The brain is able to cope with disorder and uncertainty – if you know how it works.

The coronavirus pandemic has materially changed the way we think, feel and live. Many leaders are in ‘survival’ mode. They are focused on the real challenges of defending their companies and employees from damaging financial consequences and potential extinction.

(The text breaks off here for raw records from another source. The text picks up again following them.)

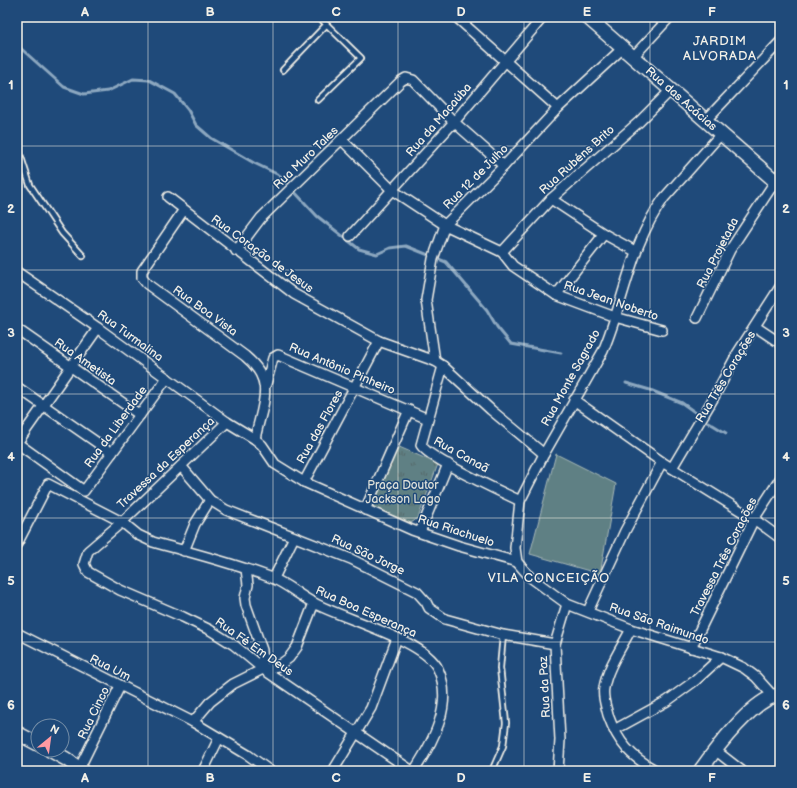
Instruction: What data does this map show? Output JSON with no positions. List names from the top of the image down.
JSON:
{
  "streets": {
    "street": [
      "Rua das Acácias",
      "Rua da Macaúba",
      "Rua Muro Tales",
      "Rua Rubéns Brito",
      "Rua 12 de Julho",
      "Rua Projetada",
      "Rua Coração de Jesus",
      "Rua Jean Noberto",
      "Rua Boa Vista",
      "Rua Turmalina",
      "Rua Ametista",
      "Rua Antônio Pinheiro",
      "Rua Três Corações",
      "Rua Monte Sagrado",
      "Rua da Liberdade",
      "Rua das Flores",
      "Rua Canaã",
      "Travessa da Esperança",
      "Rua Riachuelo",
      "Rua São Jorge",
      "Travessa Três Corações",
      "Rua Boa Esperança",
      "Rua São Raimundo",
      "Rua Fé Em Deus",
      "Rua Um",
      "Rua da Paz",
      "Rua Cinco"
    ]
  },
  "crossings": [
    ["Rua das Acácias", "Rua Rubéns Brito"],
    ["Rua das Acácias", "Rua 12 de Julho"],
    ["Rua das Acácias", "Rua Projetada"],
    ["Rua das Acácias", "Rua Monte Sagrado"],
    ["Rua da Macaúba", "Rua Muro Tales"],
    ["Rua da Macaúba", "Rua Jean Noberto"],
    ["Rua Muro Tales", "Rua Coração de Jesus"],
    ["Rua Muro Tales", "Rua Jean Noberto"],
    ["Rua Rubéns Brito", "Rua Jean Noberto"],
    ["Rua 12 de Julho", "Rua Coração de Jesus"],
    ["Rua 12 de Julho", "Rua Jean Noberto"],
    ["Rua Coração de Jesus", "Rua Boa Vista"],
    ["Rua Coração de Jesus", "Rua Monte Sagrado"],
    ["Rua Coração de Jesus", "Rua das Flores"],
    ["Rua Coração de Jesus", "Rua Canaã"],
    ["Rua Jean Noberto", "Rua Monte Sagrado"],
    ["Rua Boa Vista", "Rua Antônio Pinheiro"],
    ["Rua Turmalina", "Rua da Liberdade"],
    ["Rua Turmalina", "Travessa da Esperança"],
    ["Rua Turmalina", "Rua Riachuelo"],
    ["Rua Ametista", "Rua da Liberdade"],
    ["Rua Antônio Pinheiro", "Rua das Flores"],
    ["Rua Antônio Pinheiro", "Rua Canaã"],
    ["Rua Monte Sagrado", "Rua Canaã"],
    ["Rua Monte Sagrado", "Rua Riachuelo"],
    ["Rua Monte Sagrado", "Rua São Raimundo"],
    ["Rua das Flores", "Rua Riachuelo"],
    ["Travessa da Esperança", "Rua Riachuelo"],
    ["Travessa da Esperança", "Rua São Jorge"],
    ["Travessa da Esperança", "Rua Boa Esperança"],
    ["Travessa da Esperança", "Rua Fé Em Deus"],
    ["Rua Riachuelo", "Rua São Raimundo"],
    ["Rua São Jorge", "Rua da Paz"],
    ["Travessa Três Corações", "Rua São Raimundo"],
    ["Rua Boa Esperança", "Rua Fé Em Deus"],
    ["Rua São Raimundo", "Rua da Paz"],
    ["Rua Um", "Rua Cinco"]
  ],
  "districts": ["JARDIM ALVORADA", "VILA CONCEIÇÃO"],
  "parks": ["Praça Doutor Jackson Lago"],
  "north": "top right",
  "grid": {
    "columns": [
      "A",
      "B",
      "C",
      "D",
      "E",
      "F"
    ],
    "rows": [
      "1",
      "2",
      "3",
      "4",
      "5",
      "6"
    ]
  }
}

How can leaders distinguish themselves and inspire their teams to succeed and thrive in such times? And what can we draw on to help us do so? I recently interviewed the distinguished neuroscientist Srini Pillay who had many pertinent insights. “The good news is our brains are naturally wired to handle the complexity associated with today’s dilemmas,” Pillay told me. “Unfortunately, the type of uncertainty and anxiety associated with the pandemic makes it more difficult to engage the areas of the brain we need most now. The pandemic produces a specific kind of uncertainty – an almost certain uncertainty – where people are confronted with their own mortality on a regular basis.”

This “mortality salience”, as Pillay calls it, emerges as we watch, listen and read the constant newsfeeds tracking Covid-19 cases. This distinctive type of predatory anxiety is handled by the periaqueductal grey matter (PAG) of the midbrain. The activation of the PAG is primal and elevated, turning on our fight or flight instincts – which often last well beyond the inputs that triggered it.

It gets worse. PAG anxiety is immune to many leaders’ long-favored coping mechanisms. Repression – “let’s not recognize it’s happening” – is ineffective. Suppression – “okay team, I know there is a lot going on, but let’s not let it get in the way of our agenda” – is equally futile. Even if we are expert at keeping a cool exterior, our decision-making processes and response times slow as the brain prioritizes our own survival. Simultaneously, Pillay reveals, a related challenge happens in the nearby amygdala, heightening the brain’s sensitivity to negativity and lessening its reaction to positivity.

Given our brain’s stubborn agenda, how can we help ourselves and our teams thrive through this crisis? “We have to move beyond the traditional notions of resilience,” says Pillay, “and build a new set of ‘antifragile leaders’ who thrive in disorder.” He has a rich program of antifragility practices. Here are four:

1. Anchor on meaning

The research reflects that meaning is the new currency for building engaged individuals and teams. Neuroscience reveals that meaning calms the brain and opens the mind. Explaining the ‘why’ at the start of meetings allows people to connect to the task, and opens pathways to creativity and, thus, solutions.

2. Positive disintegration

To activate the creative centers of the brain, it helps to deconstruct things then reconstruct them in different ways. When South African company NetFlorist found no one wanted to send or receive flowers amid the pandemic, it asked itself: “What assets do we have and what can we do with them?” It reinvented its business to deliver fruits and vegetables. This same exercise can be applied in many contexts, even at a team level.

3. Competing hypotheses

Another harmful effect of PAG anxiety is that we cling to our biases and ideas. This technique helps overcome the instinct by laying out and arguing both sides of a decision. It forces the brain to move beyond initial biases and conclusions.

4. Possibility thinking

Chronophobia causes the brain to create a sense of a foreshortened future which turns on the habit circuits and causes a greater focus on the short term. One way to acknowledge and move beyond this is to hold meetings where we explore short-term strategies, then a separate meeting to engage in much broader scenarios and possibilities for the future.

As Pillay says, our neurons perform optimally at the edge of chaos. But making this happen is dependent on us knowing how to dial down some circuits and dial up others to match the situation and complexity.